Have you ever noticed this strange thing about bread? I have..
3 Cups of Flour, 1 teaspoon of salt, 1/2 Teaspoon of dry yeast ( or a 1/3rd of fresh yeast cube) , 1.5 Cups of water and time (12 hours of it at least) … mix all the ingredients roughly with a fork and leave covered overnight to rise
It seems to me that regardless of how accomplished one feels about cooking, when it comes to baking bread, even the bravest shy away from the challenge.. there seems to be something different about baking bread that feels almost like a mystical, unreachable quest only a chosen few can achieve.

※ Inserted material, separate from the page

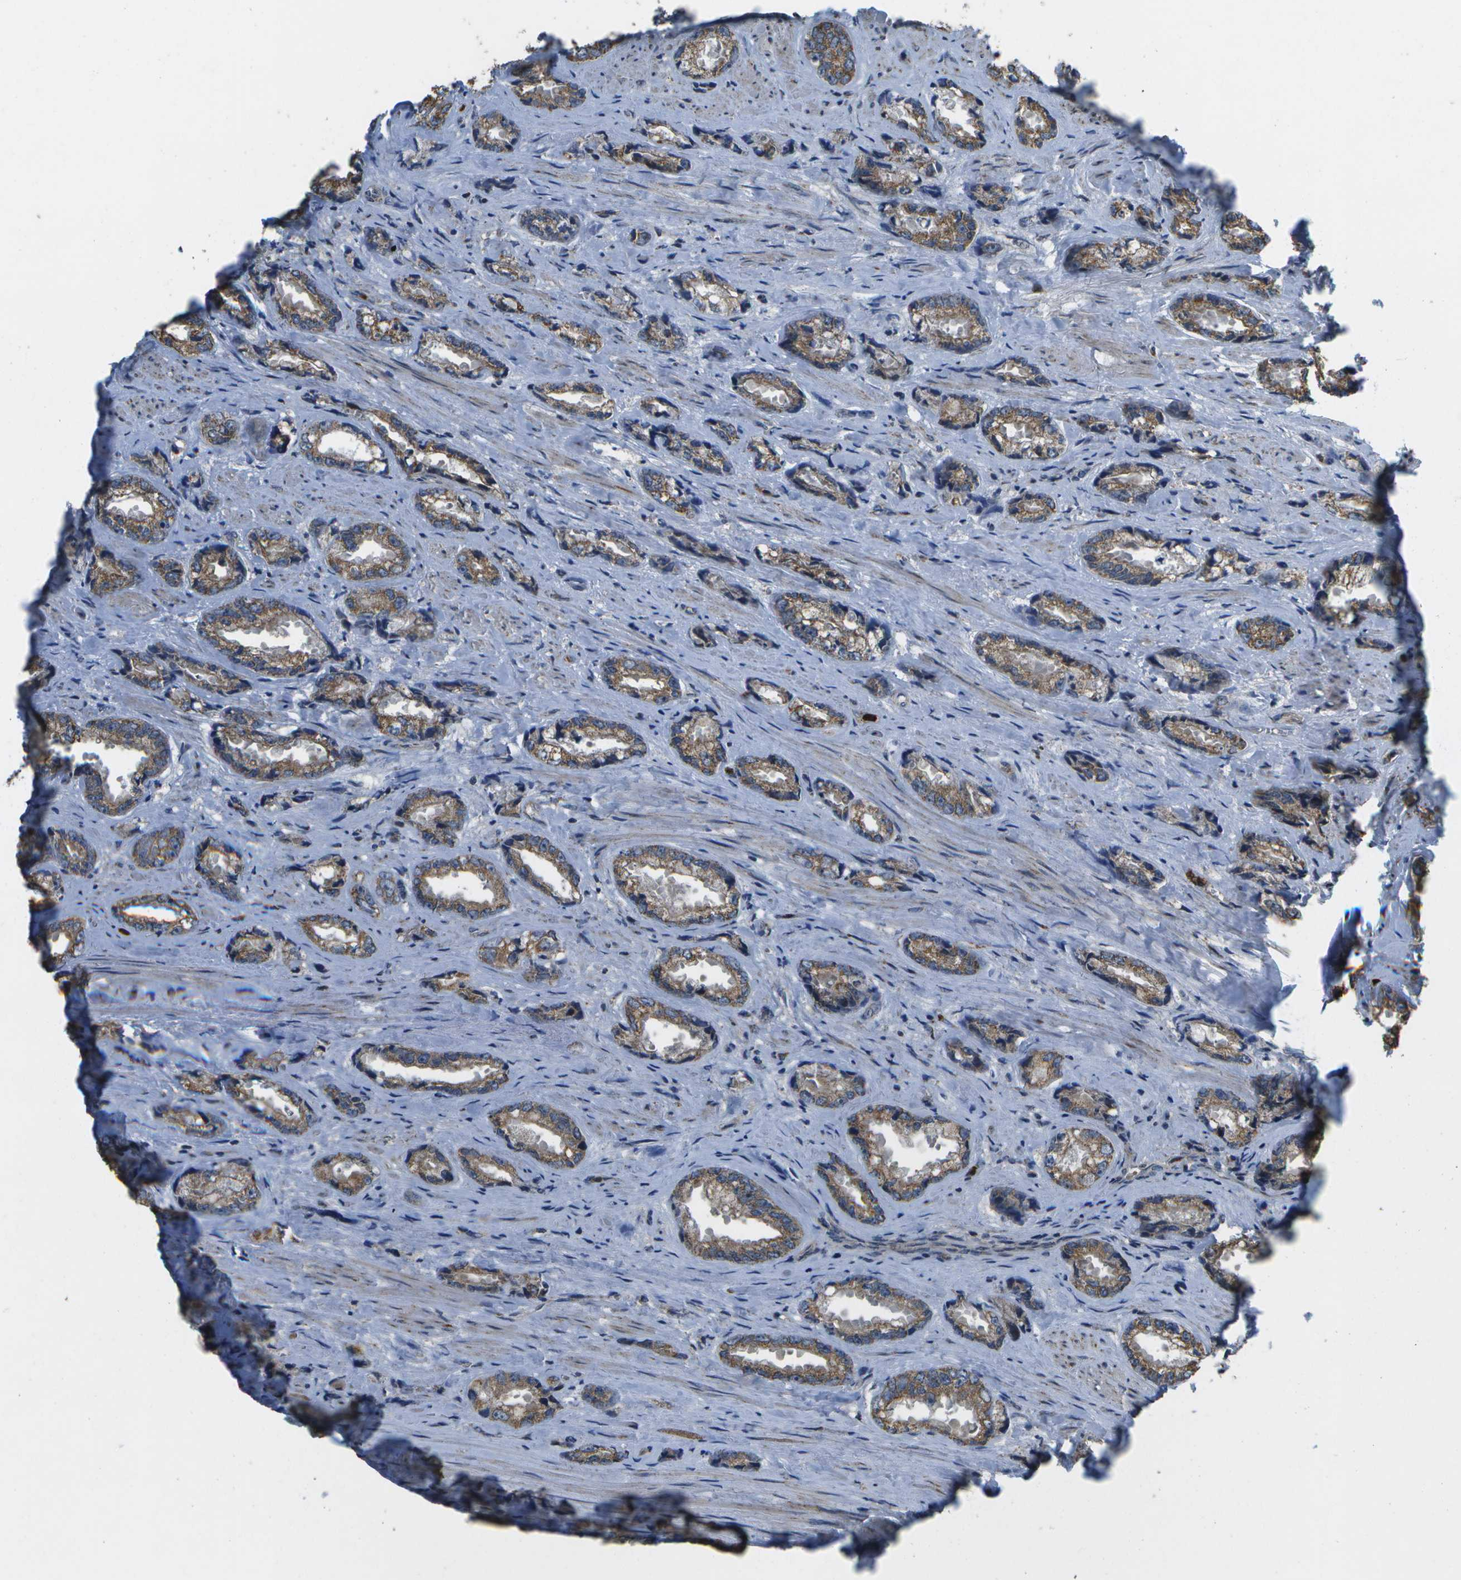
{"staining": {"intensity": "moderate", "quantity": ">75%", "location": "cytoplasmic/membranous"}, "tissue": "prostate cancer", "cell_type": "Tumor cells", "image_type": "cancer", "snomed": [{"axis": "morphology", "description": "Adenocarcinoma, High grade"}, {"axis": "topography", "description": "Prostate"}], "caption": "Human prostate cancer (adenocarcinoma (high-grade)) stained with a protein marker shows moderate staining in tumor cells.", "gene": "GALNT15", "patient": {"sex": "male", "age": 61}}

Yet, it is not.
Though it is true that, in its bizarre simplicity, the process in itself feels magical, and even unfair, every time… It is incredible that without any intensive labor and just by merging a few staple ingredients with sufficient time would allow for such a whole, indecent perfection to be born.
Now, for the dirty secret… this bread takes 5 minutes to assemble… (though it will take you a full night of raising, but who cares, while the yeast is hard at work.. you should be sleeping the anxiety off!) the only “work” part is to ensure that first you have a dutch oven (mine is a traditional Finnish cast-iron pot from Iittala Sarpaneva, but anything is fine as long as it has a lid and can handle hot temperature) and to heat your oven sufficiently to create the perfect condition for the bread to rise and form the mandatory air bubbles & crust.
Prepare your dough the night before or in the morning… then 8 hours minimum( but i like to follow the “12 hours or more” philosophy), simply preheat your oven with the pot already in (trust me, it will save you time) … once the oven has reached the 230C mark, take out the pot and drop the dough directly into it, cover with the lid and place it back to the oven. After 30 minutes, uncover the pot and leave to cook for an additional 15 minutes.
This is the basic recipe for a French loaf to which you can add rosemary, thyme, olives, walnuts…. if you heart so desire; mine just longs for the simpler version, with butter and coarse salt melting on top.